[What you will do] Copy every line of text in the listing below character for character, leaving out the pictures.

+++ Data supplied +++

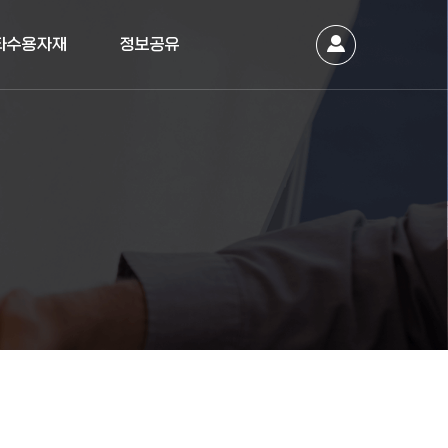
타수용자재
정보공유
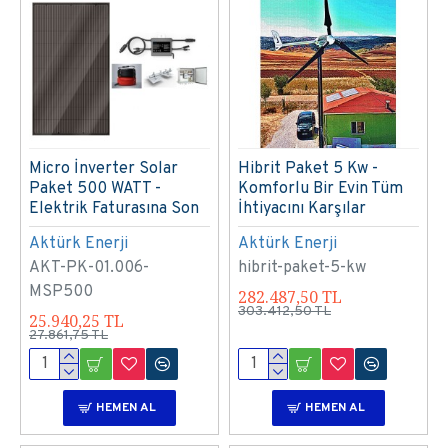
Micro İnverter Solar
Hibrit Paket 5 Kw -
Paket 500 WATT -
Komforlu Bir Evin Tüm
Elektrik Faturasına Son
İhtiyacını Karşılar
Aktürk Enerji
Aktürk Enerji
AKT-PK-01.006-
hibrit-paket-5-kw
MSP500
282.487,50 TL
303.412,50 TL
25.940,25 TL
27.861,75 TL
HEMEN AL
HEMEN AL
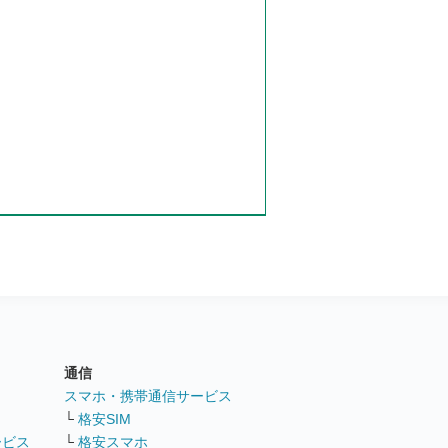
通信
ト
スマホ・携帯通信サービス
└
格安SIM
ービス
└
格安スマホ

+++

[Task solution]
타수용자재
정보공유
Micro İnverter Solar
Hibrit Paket 5 Kw -
Paket 500 WATT -
Komforlu Bir Evin Tüm
Elektrik Faturasına Son
İhtiyacını Karşılar
Aktürk Enerji
Aktürk Enerji
AKT-PK-01.006-
hibrit-paket-5-kw
MSP500
282.487,50 TL
303.412,50 TL
25.940,25 TL
27.861,75 TL
HEMEN AL
HEMEN AL
通信
ト
スマホ・携帯通信サービス
└
格安SIM
ービス
└
格安スマホ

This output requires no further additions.